**EXERCISE DESCRIPTION:**
What is needed is an exact copy of the lines in the listing below, from the one with "FIG. 1. A 3D" up to and including the one with "Figure 8. Mean", with no other lines.

**DATA EXTRACTS:**

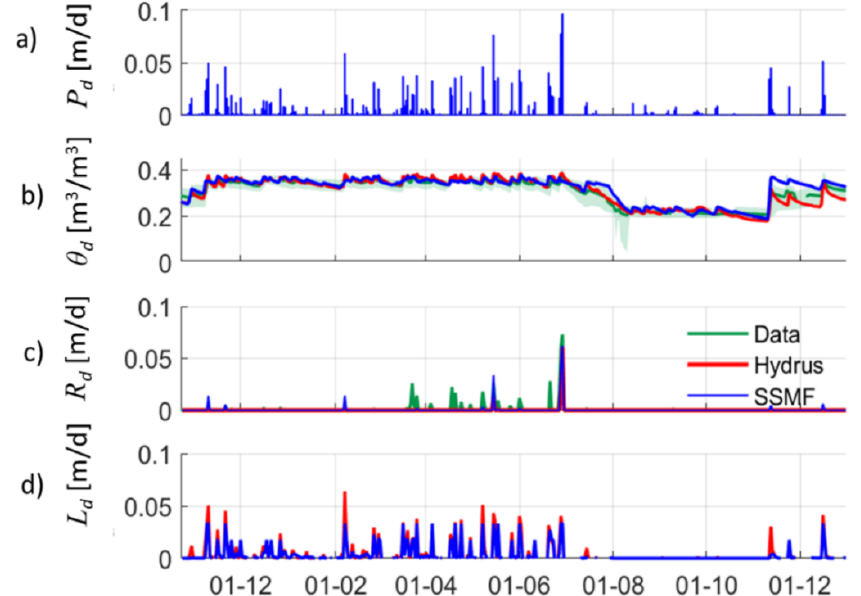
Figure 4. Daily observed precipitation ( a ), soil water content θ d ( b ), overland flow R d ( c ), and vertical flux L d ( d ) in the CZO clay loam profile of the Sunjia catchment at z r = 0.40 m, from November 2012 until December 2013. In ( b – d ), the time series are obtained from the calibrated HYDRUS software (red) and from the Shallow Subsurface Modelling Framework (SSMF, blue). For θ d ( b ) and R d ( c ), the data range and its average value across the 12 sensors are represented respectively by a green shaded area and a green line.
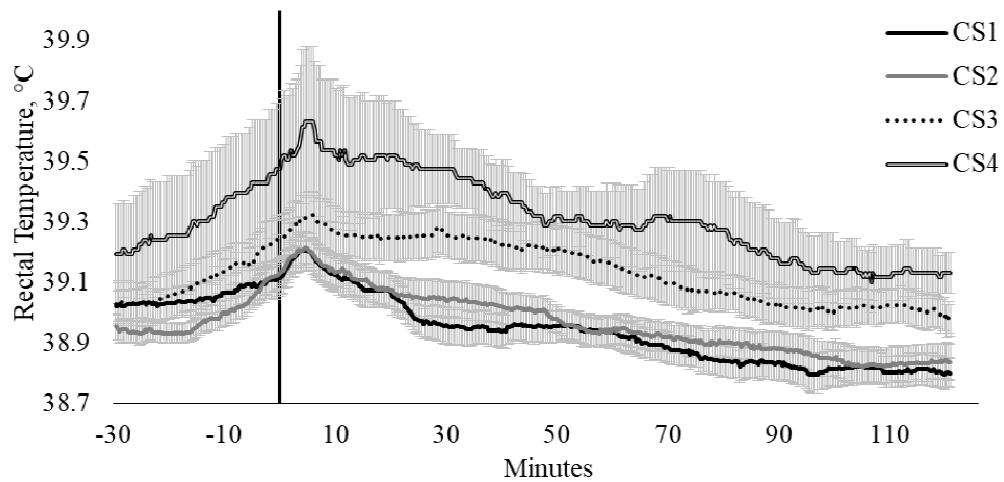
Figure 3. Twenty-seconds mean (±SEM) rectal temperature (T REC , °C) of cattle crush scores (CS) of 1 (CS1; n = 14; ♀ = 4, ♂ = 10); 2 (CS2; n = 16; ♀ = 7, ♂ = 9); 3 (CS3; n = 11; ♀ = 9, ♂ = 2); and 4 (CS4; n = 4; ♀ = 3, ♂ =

==

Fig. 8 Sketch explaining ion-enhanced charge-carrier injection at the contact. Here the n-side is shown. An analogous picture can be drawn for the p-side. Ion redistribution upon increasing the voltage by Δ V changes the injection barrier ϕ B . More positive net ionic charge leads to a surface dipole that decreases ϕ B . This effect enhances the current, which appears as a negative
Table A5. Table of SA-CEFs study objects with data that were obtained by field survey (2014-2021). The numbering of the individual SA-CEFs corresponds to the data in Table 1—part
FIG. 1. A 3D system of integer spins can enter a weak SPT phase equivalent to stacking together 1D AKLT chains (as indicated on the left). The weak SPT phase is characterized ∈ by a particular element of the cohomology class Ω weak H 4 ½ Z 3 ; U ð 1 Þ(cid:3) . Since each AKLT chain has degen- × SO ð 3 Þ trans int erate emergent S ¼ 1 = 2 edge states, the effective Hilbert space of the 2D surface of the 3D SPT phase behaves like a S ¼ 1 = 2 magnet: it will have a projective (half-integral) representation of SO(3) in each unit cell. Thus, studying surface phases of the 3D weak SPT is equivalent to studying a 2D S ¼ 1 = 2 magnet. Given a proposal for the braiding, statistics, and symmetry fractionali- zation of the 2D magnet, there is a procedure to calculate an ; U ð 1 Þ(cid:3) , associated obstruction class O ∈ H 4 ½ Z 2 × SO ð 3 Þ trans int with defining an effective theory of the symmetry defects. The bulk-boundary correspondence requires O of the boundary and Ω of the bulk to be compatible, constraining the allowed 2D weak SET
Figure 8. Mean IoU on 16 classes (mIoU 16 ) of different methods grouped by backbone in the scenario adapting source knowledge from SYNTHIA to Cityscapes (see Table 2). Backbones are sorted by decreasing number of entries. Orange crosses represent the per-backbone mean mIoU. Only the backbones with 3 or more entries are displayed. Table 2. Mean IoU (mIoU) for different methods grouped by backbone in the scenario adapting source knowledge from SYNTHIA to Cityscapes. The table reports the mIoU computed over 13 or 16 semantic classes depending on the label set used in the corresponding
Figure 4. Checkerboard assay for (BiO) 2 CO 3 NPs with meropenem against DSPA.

**OUTPUT BELOW:**
FIG. 1. A 3D system of integer spins can enter a weak SPT phase equivalent to stacking together 1D AKLT chains (as indicated on the left). The weak SPT phase is characterized ∈ by a particular element of the cohomology class Ω weak H 4 ½ Z 3 ; U ð 1 Þ(cid:3) . Since each AKLT chain has degen- × SO ð 3 Þ trans int erate emergent S ¼ 1 = 2 edge states, the effective Hilbert space of the 2D surface of the 3D SPT phase behaves like a S ¼ 1 = 2 magnet: it will have a projective (half-integral) representation of SO(3) in each unit cell. Thus, studying surface phases of the 3D weak SPT is equivalent to studying a 2D S ¼ 1 = 2 magnet. Given a proposal for the braiding, statistics, and symmetry fractionali- zation of the 2D magnet, there is a procedure to calculate an ; U ð 1 Þ(cid:3) , associated obstruction class O ∈ H 4 ½ Z 2 × SO ð 3 Þ trans int with defining an effective theory of the symmetry defects. The bulk-boundary correspondence requires O of the boundary and Ω of the bulk to be compatible, constraining the allowed 2D weak SET
Figure 8. Mean IoU on 16 classes (mIoU 16 ) of different methods grouped by backbone in the scenario adapting source knowledge from SYNTHIA to Cityscapes (see Table 2). Backbones are sorted by decreasing number of entries. Orange crosses represent the per-backbone mean mIoU. Only the backbones with 3 or more entries are displayed. Table 2. Mean IoU (mIoU) for different methods grouped by backbone in the scenario adapting source knowledge from SYNTHIA to Cityscapes. The table reports the mIoU computed over 13 or 16 semantic classes depending on the label set used in the corresponding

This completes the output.